D’un côté il y a les normes présentes concernant notre consommation d’alcool : nous partons du principe, par exemple, que l’alcool décomplexe, augmente notre libido et/ou rend agressif. C’est avec cette expectative que nous commençons à boire et lorsque l’on est convaincu que quelque chose va nous arriver, cela arrive – également après la consommation de boisson placebo et donc non alcoolisée. Aux participantEs de l’expérience il a été servi des boissons alcoolisés et des boissons non-alcoolisés (mais annoncées comme étant alcoolisées) et ils devaient ensuite juger de leur état tout seuls. Même ceux et celles qui n’avaient reçu que des boissons non-alcoolisés se sentaient désinhibéEs, plus émechéEs. Cela ne doit pas relativiser l’effet chimique de l’alcool. Bien sûr, l’alcool a des effets sur le corps et les sens. Les troubles corporels liés à la consommation de l’alcool ne sont pas des illusions. Néanmoins la perte de limites de retenue à travers l’alcool n’est pas chimique mais culturelle. Les effets attendus tels que parler plus fort et avec moins de retenue pour les autres, prendre plus de place, être sexuellement plus actif, agir de manière asociale, sans veiller au consentement d’autrui – tout cela est culturel. C’est aussi cette norme que renforcent les campagnes anti-alcool. « Si tu bois, alors tu feras des choses que tu regretteras plus tard / tu te battras avec tes amiEs / tu oublieras de te protéger en cas de rapport sexuel / tu coucheras avec des gens que tu ne connais pas / etc. » c’est exactement cette idée-là que nous transmettent et renforcent les campagnes anti-alcool à travers leurs grands panneaux publicitaires et leurs discours.
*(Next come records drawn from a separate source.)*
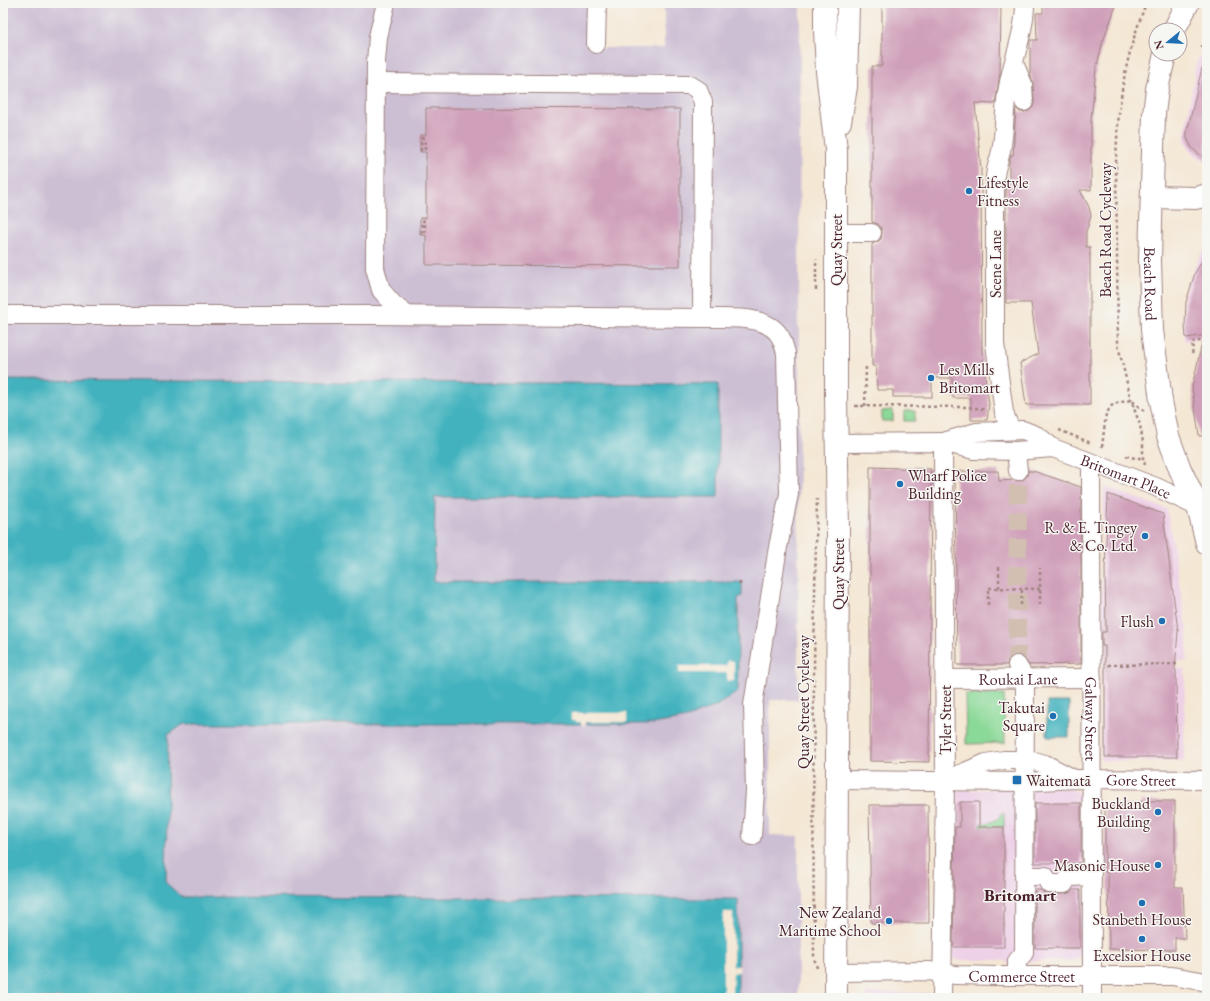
<svg xmlns="http://www.w3.org/2000/svg" width="1210" height="1001" viewBox="0 0 1210 1001" font-family="'EB Garamond',serif">
  <rect width="100%" height="100%" fill="#f6f6f2"/>
  <filter id="ink" filterUnits="userSpaceOnUse"><feTurbulence type="fractalNoise" baseFrequency=".025" numOctaves="2"/><feDisplacementMap in="SourceGraphic" scale="8" xChannelSelector="R" yChannelSelector="G"/><feConvolveMatrix kernelMatrix="1 2 1 2 8 2 1 2 1" color-interpolation-filters="sRGB"/></filter>
  <filter id="wash" filterUnits="userSpaceOnUse"><feTurbulence type="fractalNoise" baseFrequency=".012" numOctaves="4" result="noise"/><feDisplacementMap in="SourceGraphic" scale="16" xChannelSelector="R" yChannelSelector="G"/><feGaussianBlur stdDeviation="0.9" result="paint"/><feColorMatrix in="noise" values="0 0 0 0 0 0 0 0 0 0 0 0 0 0 0 0 0 1.4 0 .05"/><feComposite in="paint" operator="in"/></filter>
  <g filter="url(#wash)">
    <rect width="100%" height="100%" fill="#f4e7d4"/>
    <!-- built -->
    <path fill="#eed0e7" d="M1207 42V160L1202 159 1192 153 1185 141V134L1196 65Z
      M1207 246V338L1184 341V294L1194 269 1201 254Z
      M1104 487 1167 509 1187 630V661L1100 664Z
      M1101 669H1185L1184 761H1101Z
      M1066 788 1072 789 1083 796 1085 952 1080 957 1072 961H1030L1025 965H1009L1004 960H956L952 957 949 952 951 796 956 790Z
      M867 993H932V998H866Z
      M1178 993V998H1109V995Z"/>
    <!-- industrial -->
    <path fill="#ccbed3" d="M3 3H588V48H664V3H800L799 313H798V328L799 329 798 700H770V835L798 836V998H738V899L182 897 166 883 168 735 184 724H653L687 718 716 706 739 673 738 597 742 582H434L435 497H718V384L3 380Z"/>
    <!-- green -->
    <path fill="#8bd998" stroke="#6a7c62" d="M893 410V421H882V411Z
      M904 411H915V421H904Z
      M965 694H1004L1005 743 966 744Z
      M1002 813H1004V827H981V824C990 823 997 822 1002 813Z"/>
    <!-- water -->
    <path fill="#43b2be" stroke="#466874" d="M3 380 718 384V497H435L434 582H742V596L738 598V692L716 706 687 718 653 724H184L168 735 166 883 182 897 738 899V998H3Z
      M1047 702H1069V737H1047Z"/>
    <!-- pier -->
    <path fill="#f4e7d4" d="M727 661H734V681H727V673H679V666H726Z
      M571 713H627V722H585V726L581 725V722H576V720H571Z
      M723 912H733V966H740L739 972 733 973 732 998H723Z"/>
    <g id="blocks">
      <!-- building -->
      <path fill="#d0a0ba" d="M882 3H1001L1000 73 995 104 975 103 981 169 982 352 989 404 987 420H971V398H953L952 378H932V397H893V390H877L876 366H872V244L877 242 881 239 882 233 881 228 878 224 872 222V66H882Z
        M1043 3H1117L1103 41 1096 69 1091 120V190H1080L1089 207 1091 216 1088 226 1086 231V247H1090V405H1026L1020 363 1038 354 1031 303H1006V181H1009V162L1011 155H1013L1016 108 1020 112H1024L1029 111 1033 107 1034 102 1033 83 1030 73V40H1037L1036 13H1043Z
        M1202 68H1207L1206 160 1192 148 1187 138V132Z
        M426 108 680 109V266L426 265V235H420V218H426V152H420V135H426Z
        M1207 252V335L1186 338 1185 326 1186 302 1195 273Z
        M1202 343 1207 344V436H1199L1192 387Z
        M870 467 931 469 929 762 870 761Z
        M955 471H998L999 481 1013 480 1019 481 1024 479 1027 476 1028 471H1033L1081 487V664L1029 665 1022 656 1017 655 1011 656 1008 660 1007 665H957Z
        M1108 494 1163 514 1178 631 1175 670H1176L1177 757H1105V646H1102V632H1106L1105 569Z
        M1141 801H1175V887H1183L1185 938H1175V950L1109 949 1108 872H1105V805H1141Z
        M960 802H979V827H1004V947H953L955 827H960Z
        M1035 803H1081V863H1035Z
        M869 805H928L929 923H871Z
        M1035 890H1041L1044 893 1049 894H1064L1069 893 1073 890H1080V948H1035Z"/>
    </g>
  </g>
  <g filter="url(#ink)">
    <use href="#blocks" fill-opacity="0" stroke="#9f8380" stroke-width="1"/>
    <g fill="none" stroke-linecap="round" stroke-linejoin="round">
      <!-- minor-tunnel -->
      <path stroke="#d2bfb2" stroke-width="18" stroke-dasharray="18 9" stroke-linecap="butt" d="M1017 665 1018 471"/>
      <defs>
        <g id="minor">
          <path d="M386 3 378 37 376 62 375 268 381 290 394 305 407 315"/>
          <path d="M596 44 597 3"/>
          <path d="M1014 63 1023 84 1024 102"/>
          <path d="M836 233H872"/>
          <path d="M3 315H374L702 318 703 102 698 90 690 85 376 83"/>
          <path d="M702 318C727 319 768 313 781 338 783 343 785 349 786 353L789 494 778 547 753 705 755 791 752 836"/>
          <path d="M1011 430 1004 413 995 344V178C995 167 1001 157 1002 145 1005 126 1004 106 1008 87 1013 59 1025 32 1025 3"/>
          <path id="s1" d="M943 442 976 432 1023 430 1038 436 1053 448 1156 487 1198 507 1204 508"/>
          <path d="M837 443 943 442 974 450 1016 451 1053 448"/>
          <path d="M1016 451 1018 471"/>
          <path id="s2" d="M1091 463 1092 998"/>
          <path d="M1017 665 1025 678 1024 953 1017 961V975"/>
          <path id="s3" d="M945 679 1092 678"/>
          <path d="M951 778 986 763 1004 760H1031L1045 764 1074 779"/>
          <path id="s4" d="M837 780 1025 782 1074 779 1207 780"/>
          <path d="M1024 876H1045L1049 884H1064L1069 877 1092 876"/>
          <path id="s5" d="M836 972 929 971 956 975 997 976H1172L1207 982"/>
          <path d="M942 998 945 781 943 442"/>
        </g>
        <g id="major">
          <path d="M825 3V30L827 71 836 150V396L838 532 836 998"/>
          <path d="M1174 30 1188 3"/>
          <path id="s6" d="M1165 54 1157 89 1154 114 1150 260 1152 330 1161 401 1168 436 1180 469 1198 507 1207 543"/>
          <path d="M840 122 846 87 848 3"/>
          <path d="M1152 197 1196 198 1207 195"/>
        </g>
      </defs>
      <!-- minor casing -->
      <use href="#minor" stroke="#9f8380" stroke-width="20"/>
      <!-- major casing -->
      <use href="#major" stroke="#9f8380" stroke-width="24"/>
      <!-- path -->
      <path stroke="#9f8380" stroke-width="2.5" stroke-dasharray="3 3" stroke-linecap="butt" d="M1201 46 1207 48
        M422 138H425V150H421Z
        M422 221H425V233H422Z
        M816 290V259
        M1192 354 1193 350 1192 342 1207 340
        M855 406 968 407 987 410
        M865 406 866 366
        M1059 430 1091 443
        M1102 447 1106 414 1113 404 1131 400 1144 411
        M1126 456 1135 458H1142
        M1145 465 1143 458V442L1140 425 1131 400 1118 345 1116 163C1117 127 1120 91 1129 56 1133 38 1140 20 1146 3
        M999 567V589
        M740 582V588
        M988 605V588L1040 589
        M1021 605 1022 589
        M1040 605V568
        M1108 665 1180 664
        M817 968 814 958C813 805 813 652 817 499"/>
      <!-- minor -->
      <use href="#minor" stroke="#fff" stroke-width="18"/>
      <!-- major -->
      <use href="#major" stroke="#fff" stroke-width="22"/>
    </g>
  </g>
  <!-- markers -->
  <g fill="#1f6fb2" stroke="#f6f6f2" stroke-width="1.5">
    <circle cx="969" cy="191" r="4"/>
    <circle cx="931" cy="378" r="4"/>
    <circle cx="900" cy="484" r="4"/>
    <circle cx="1145" cy="536" r="4"/>
    <circle cx="1162" cy="621" r="4"/>
    <circle cx="1053" cy="716" r="4"/>
    <rect x="1012" y="775" width="10" height="10" rx="2"/>
    <circle cx="1158" cy="812" r="4"/>
    <circle cx="1158" cy="865" r="4"/>
    <circle cx="1142" cy="903" r="4"/>
    <circle cx="889" cy="921" r="4"/>
    <circle cx="1142" cy="939" r="4"/>
  </g>
  <g text-anchor="middle" stroke-width="3" stroke-linejoin="round" paint-order="stroke">
    <!-- poi labels -->
    <g font-size="16" fill="#4a1f2b" stroke="#f6f6f2" text-anchor="end">
      <text x="977" y="188" text-anchor="start">Lifestyle<tspan x="977" dy="18">Fitness</tspan></text>
      <text x="939" y="375" text-anchor="start">Les Mills<tspan x="939" dy="18">Britomart</tspan></text>
      <text x="908" y="481" text-anchor="start">Wharf Police<tspan x="908" dy="18">Building</tspan></text>
      <text x="1137" y="533">R. &amp; E. Tingey<tspan x="1137" dy="18">&amp; Co. Ltd.</tspan></text>
      <text x="1154" y="627">Flush</text>
      <text x="1045" y="713">Takutai<tspan x="1045" dy="18">Square</tspan></text>
      <text x="1026" y="786" text-anchor="start">Waitematā</text>
      <text x="1150" y="809">Buckland<tspan x="1150" dy="18">Building</tspan></text>
      <text x="1150" y="871">Masonic House</text>
      <text x="881" y="918">New Zealand<tspan x="881" dy="18">Maritime School</tspan></text>
      <text x="1142" y="925" text-anchor="middle">Stanbeth House</text>
      <text x="1142" y="961" text-anchor="middle">Excelsior House</text>
    </g>
    <!-- street labels -->
    <g font-size="16" fill="#4a1f2b" stroke="#f6f6f2">
      <text transform="translate(1105 230) rotate(-90)" y="6">Beach Road Cycleway</text>
      <text transform="translate(836 250) rotate(-90)" y="6">Quay Street</text>
      <text transform="translate(995 264) rotate(-90)" y="6">Scene Lane</text>
      <text dy="6" stroke="none"><textPath href="#s6" startOffset="231">Beach Road</textPath></text>
      <text dy="6" stroke="none"><textPath href="#s1" startOffset="195">Britomart Place</textPath></text>
      <text transform="translate(838 574) rotate(-90)" y="6">Quay Street</text>
      <text dy="6" stroke="none"><textPath href="#s3" startOffset="73">Roukai Lane</textPath></text>
      <text transform="translate(803 702) rotate(-90)" y="6">Quay Street Cycleway</text>
      <text dy="6" stroke="none"><textPath href="#s2" startOffset="256">Galway Street</textPath></text>
      <text transform="translate(945 720) rotate(-90)" y="6">Tyler Street</text>
      <text dy="6" stroke="none"><textPath href="#s4" startOffset="304">Gore Street</textPath></text>
      <text dy="6" stroke="none"><textPath href="#s5" startOffset="186">Commerce Street</textPath></text>
    </g>
    <!-- neighbourhood labels -->
    <g font-size="17" font-weight="bold" fill="#4a1f2b" stroke="#f6f6f2">
      <text x="1020" y="901">Britomart</text>
    </g>
  </g>
  <!-- margin -->
  <rect width="1210" height="1001" fill="none" stroke="#f6f6f2" stroke-width="16"/>
  <!-- north arrow -->
  <g transform="translate(1168 42) rotate(252)"><circle r="19" fill="#f6f6f2" stroke="#b1a0a2"/>
  <path d="M0-3L7 15L0 10L-7 15Z" fill="#1f6fb2"/>
  <text y="-6" font-size="11" font-weight="bold" text-anchor="middle" fill="#4a1f2b">N</text>
  </g>
</svg>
Alors on se rencontre, on boit et on espère que les contraintes se réduisent bientôt, que les pressions deviennent moins fortes. Qui boit (en croyant boire de l’alcool) se sent souvent plus beau et attractif. La conscience de soi change complètement. On devient plus autocentré et moins attentif-ives aux autres, à leurs limites ou leurs envies. On ne change pas uniquement notre perception de soi mais aussi celles des autres. D’autres personnes, qui ont des limites pourtant claires, doivent se défendre plus fortement pour qu’elles soient respectés. Ou alors illes laissent tomber de peur de paraître trop « coincéEs », puisque dans ce mode festif nous devons tous et toutes être si décontractéE. On serait sidéré de constater à quel point des personnes politisées peuvent se révéler avoir des comportements sexistes lorsque l’on compare les remarques, attitudes et comportements de situations alcoolisées aux situations "à jeun".

C’est ainsi que l’on arrive à accepter et banaliser beaucoup d’abus. Dans ces ambiances festives et alcoolisées les limites se relâchent, beaucoup acceptent des choses qu’illes n’auraient jamais voulues dans d’autres situations, les implications de nos actes sont évaluées différemment.

Dans ces moments, nous rejetons nos propres limites ainsi que celles des autres, aussi sensée qu’elles puissent être. Peut-être s’agit-il de notre culture de l’alcool que nous devrions une fois pour toutes rejeter – parce que, elle, est insensée.